SEM CHUTEIRAS E SEM UNHAS JOGUEI NO PIOR TIME DO MUNDO – Dog (Arlindo Gonçalves)

A história se inicia com a viagem de metrô e trem de nosso narrador ao local onde havia morado no passado, com o intuito de vender a casa que pertencera a seu falecido pai e que estava alugada em benefício de sua mãe.

Durante o trajeto, ele aproveita e revisa “O Enfrentamento”, conto que escrevera sobre Roberto, um garoto que odiava jogar bola, mas que era obrigado por seu pai, de certa forma, a jogar futebol. Roberto acabou por tornar-se um verdadeiro estorvo para seus amigos de pelota.

Nosso narrador levanta a questão se ele  mesmo não teria sido também um estorvo para seus amigos, já que não era nenhum craque, mas um perna de pau.

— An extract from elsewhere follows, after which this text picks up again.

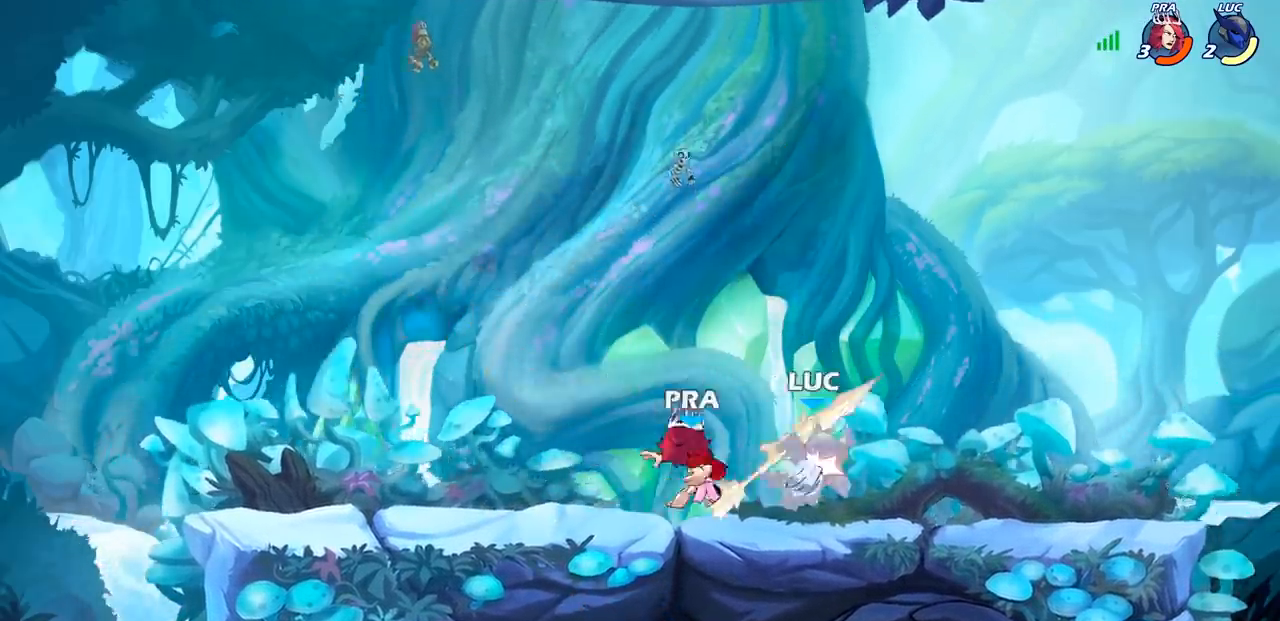
{"buttons": ["CROSS", "R2"], "left_stick": "left", "right_stick": "center", "events": [[117, "left_stick", "up-left"], [167, "CROSS", "up"], [183, "R2", "up"], [233, "left_stick", "center"], [317, "left_stick", "left"], [417, "CROSS", "down"], [467, "R2", "down"]]}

Aí, ele lembra que tirando seu amigo Astro, que era mesmo habilidoso; o Tropeço, o Chute Cruzado e o Quatro Olhos, eram tão ruins quanto ele.

Mas é num papo de bar que se desenvolve a melhor parte da história, pois ali ele acaba por narrar as suas lembranças de garoto para o Valdir, dono do bar, durante a partida do seu time do coração.

Conta dos jogos que começaram no fundo do seu quintal, destruindo as flores da sua mãe, conta dos jogos épicos contra os “Manos de Cima” e seus jogos contra os “Truta da Cohab”.

O livro aborda outras questões de forma bem humorada e muito profunda também, como a total incapacidade que nosso narrador tinha em tomar conta do açougue do pai (na época em que era garoto); a sua paixão enorme por HQs de super heróis e a dificuldade em juntar dinheiro escondido para comprá-las (visto que  elas eram consideradas prejudiciais para o desenvolvimento das crianças na época); sua escolha pessoal por não guiar veículos, e o que isso implicou em sua vida;  sua paixão pelo seu time do coração (que eu não vou revelar, porque quero que leiam)  e as situações engraçadas e inusitadas que ele acompanhou muitas vezes por causa disso.

Fazer a resenha de um livro é muito fácil, mas fazer a resenha de um grande livro é extremamente difícil, como é o caso dessa obra, já que não se trata de um livro de futebol mas de uma infância que foi perdida para os videogames, tablets, celulares, término da várzea e elitização dos esportes, em geral.
Espero que eu tenha cumprido o meu papel, porque o Arlindo Gonçalves (Dog) cumpriu magistralmente o dele, escrevendo este brilhante livro. Nota 10.

Espero que tenham gostado.

Quem quiser conhecer um pouco mais deste livro assista o vídeo abaixo. E leia o  livro também, é claro.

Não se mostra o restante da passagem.